Saved entries:
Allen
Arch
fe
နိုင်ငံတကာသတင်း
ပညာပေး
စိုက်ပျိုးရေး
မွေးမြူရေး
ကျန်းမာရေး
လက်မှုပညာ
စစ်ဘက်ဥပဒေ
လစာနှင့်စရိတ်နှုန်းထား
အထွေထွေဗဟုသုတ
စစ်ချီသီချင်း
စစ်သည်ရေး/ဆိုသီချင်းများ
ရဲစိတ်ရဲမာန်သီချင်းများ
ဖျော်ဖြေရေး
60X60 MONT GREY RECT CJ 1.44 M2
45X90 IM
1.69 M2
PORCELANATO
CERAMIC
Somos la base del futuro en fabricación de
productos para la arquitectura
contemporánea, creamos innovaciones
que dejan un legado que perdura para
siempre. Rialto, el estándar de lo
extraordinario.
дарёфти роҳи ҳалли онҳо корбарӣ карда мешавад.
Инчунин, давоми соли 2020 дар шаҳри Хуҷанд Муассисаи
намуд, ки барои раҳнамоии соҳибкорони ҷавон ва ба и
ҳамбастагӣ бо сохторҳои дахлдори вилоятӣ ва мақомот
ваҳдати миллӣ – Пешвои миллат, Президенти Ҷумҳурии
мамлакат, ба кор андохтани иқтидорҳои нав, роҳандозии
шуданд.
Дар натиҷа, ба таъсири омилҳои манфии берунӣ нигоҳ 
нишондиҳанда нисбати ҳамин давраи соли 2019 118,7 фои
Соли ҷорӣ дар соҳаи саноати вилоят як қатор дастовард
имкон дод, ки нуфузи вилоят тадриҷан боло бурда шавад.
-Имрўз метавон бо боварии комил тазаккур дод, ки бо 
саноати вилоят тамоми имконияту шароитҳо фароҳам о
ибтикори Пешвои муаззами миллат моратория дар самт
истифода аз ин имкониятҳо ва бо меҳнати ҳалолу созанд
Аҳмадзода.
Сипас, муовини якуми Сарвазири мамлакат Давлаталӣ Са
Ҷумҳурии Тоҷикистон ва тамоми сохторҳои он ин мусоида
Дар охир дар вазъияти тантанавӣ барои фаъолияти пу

JOB ITEM:
Please format the lines of the records as a Markdown table with the columns Row and Line, numbering each row and leaving out blank lines. Begin at the first line of the records and stop after the line that contains "productos para la arquitectura".

ANSWER AREA:
| Row | Line |
|---|---|
| 1 | Allen |
| 2 | Arch |
| 3 | fe |
| 4 | နိုင်ငံတကာသတင်း |
| 5 | ပညာပေး |
| 6 | စိုက်ပျိုးရေး |
| 7 | မွေးမြူရေး |
| 8 | ကျန်းမာရေး |
| 9 | လက်မှုပညာ |
| 10 | စစ်ဘက်ဥပဒေ |
| 11 | လစာနှင့်စရိတ်နှုန်းထား |
| 12 | အထွေထွေဗဟုသုတ |
| 13 | စစ်ချီသီချင်း |
| 14 | စစ်သည်ရေး/ဆိုသီချင်းများ |
| 15 | ရဲစိတ်ရဲမာန်သီချင်းများ |
| 16 | ဖျော်ဖြေရေး |
| 17 | 60X60 MONT GREY RECT CJ 1.44 M2 |
| 18 | 45X90 IM |
| 19 | 1.69 M2 |
| 20 | PORCELANATO |
| 21 | CERAMIC |
| 22 | Somos la base del futuro en fabricación de |
| 23 | productos para la arquitectura |